The also travel in line, one after the other, when moving through the forest. All very organised and orderly. A bit like following in the footsteps of someone else through a minefield. Those behind will always be in less danger. In this case from falls, the branches have already been tested by those in front, and from predators; alarm calls will soon be raised by those ahead who see them first.
This species is promiscuous, and mating is at a high from September to March, ensuring births occur in May to September during the dry season. Twins are rare, and most mothers give birth to only one infant. The infant will be born altricial and its care will only ever fall to its mother. Fathers do not tend to get involved, possibly due to paternity issues.
Infants will only be weaned between the ages of eighteen and thirty months, and it will be between six and eleven years before they are mature enough to reproduce. Until weaning is complete, mother and child enjoy a close relationship, which then ends abruptly with the mother chasing her offspring away. Again, unusually for primates, it is the males which remain within the natal birth troop, with females leaving to join other troops.
It is not known how long muriquis live in the wild, but this long attachment to the mother, such late maturity and an average inter-birth interval of three years, can surely only hamper any rapid increase in the populations.
To its great credit, the muriqui has become a symbol of the Atlantic Forest and its vastly rich biodiversity. It now appears on postage stamps, t-shirts and posters. Its peaceful and tolerant reputation has also earned it a place on the short list of mascots for the 2016 Olympic Games.
Humid coastal forests.
Brazil’s Atlantic Forest.
What they eat
Young leaves, fruit and flowers. When needs must, they will also eat birds’ eggs and some insects.

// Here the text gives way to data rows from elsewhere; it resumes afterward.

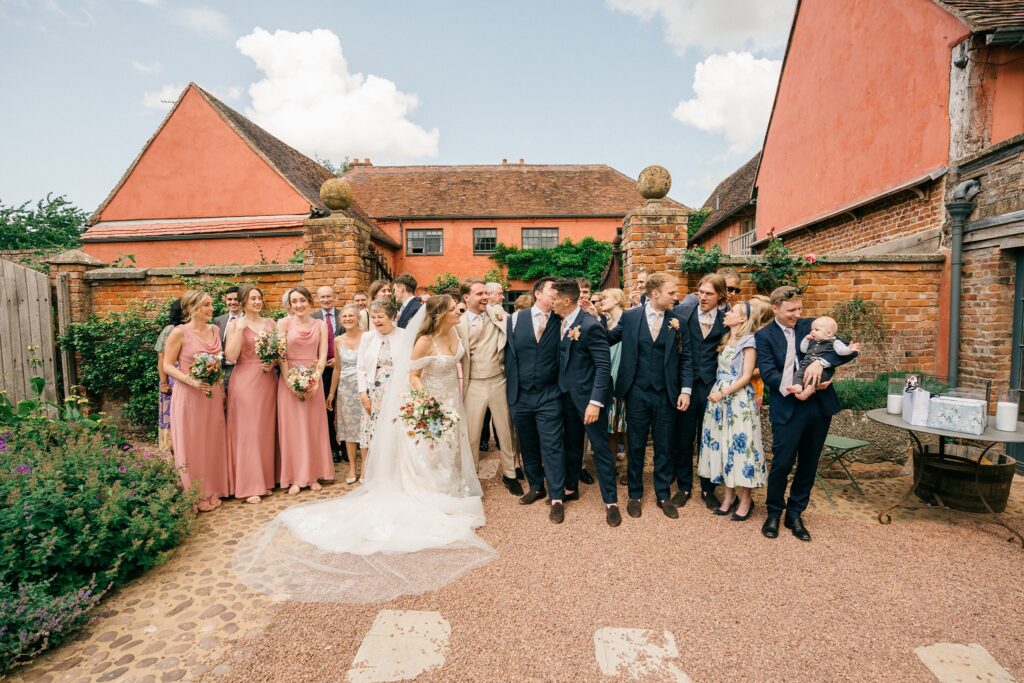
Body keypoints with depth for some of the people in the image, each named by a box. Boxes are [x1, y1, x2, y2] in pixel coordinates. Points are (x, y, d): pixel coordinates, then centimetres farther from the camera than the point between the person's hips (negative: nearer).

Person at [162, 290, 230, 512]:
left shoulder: (215, 330, 7)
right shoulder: (180, 332, -9)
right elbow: (167, 366, -6)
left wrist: (222, 390, 11)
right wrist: (191, 381, -20)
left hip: (213, 395, 5)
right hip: (189, 395, -5)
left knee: (212, 443, 11)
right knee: (191, 445, 5)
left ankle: (212, 491, 25)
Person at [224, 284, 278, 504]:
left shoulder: (270, 323, 10)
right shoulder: (234, 324, -1)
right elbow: (231, 357, -11)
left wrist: (274, 363, -8)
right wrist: (240, 329, -15)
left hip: (267, 381, 4)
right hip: (244, 381, -4)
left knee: (266, 429, 9)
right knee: (247, 431, -1)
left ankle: (265, 480, 21)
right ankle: (249, 486, 8)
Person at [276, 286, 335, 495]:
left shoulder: (320, 324, 6)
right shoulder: (284, 323, 0)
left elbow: (323, 355, 0)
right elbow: (281, 355, -5)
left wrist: (315, 380, -12)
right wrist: (290, 382, -13)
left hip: (314, 380, 2)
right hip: (289, 380, -2)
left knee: (314, 427, 7)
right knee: (292, 427, 3)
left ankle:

Habitat destruction (the species now survives in extremely reduced and isolated populations). Locals hunt the muriqui for food, and they are sometimes hunted for sport. Natural predators include such as raptors and jaguars, but these are not seen as a huge threat as there is little else to attract them to the fragmented forests the muriqui inhabits.
Status: Critically Endangered
The Northern muriqui (Brachyteles hypoxanthus) is listed on the IUCN Red List of Threatened Species as Critically Endangered. It is also listed on Appendix I of CITES.

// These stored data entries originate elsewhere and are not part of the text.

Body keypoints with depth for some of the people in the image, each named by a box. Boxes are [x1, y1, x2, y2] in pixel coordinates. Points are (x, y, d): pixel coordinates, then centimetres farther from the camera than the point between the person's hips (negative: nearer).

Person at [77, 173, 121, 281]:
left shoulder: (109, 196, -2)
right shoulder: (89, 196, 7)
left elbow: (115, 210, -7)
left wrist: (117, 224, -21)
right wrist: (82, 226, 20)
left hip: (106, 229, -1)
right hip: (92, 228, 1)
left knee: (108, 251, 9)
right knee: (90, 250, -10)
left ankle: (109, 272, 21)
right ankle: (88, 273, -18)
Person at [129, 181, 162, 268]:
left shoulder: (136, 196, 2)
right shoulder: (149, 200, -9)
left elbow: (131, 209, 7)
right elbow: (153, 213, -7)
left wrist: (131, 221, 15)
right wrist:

Scientists have applied a species prioritization scheme, the ‘National Action Plan for the conservation of Central Atlantic Forest Mammals’, to include the northern muriqui. Plans include habitat conservation and restoration, and establishment of green corridors. More of this can be found at ICMBio.
The green corridors will be created to link the few remaining fragments of forest. There are thought to be less than one thousand individuals left in these isolated parts. This species has shockingly suffered a decline in numbers of over eighty per cent over the last three generations.
Captive breeding programmes are in place.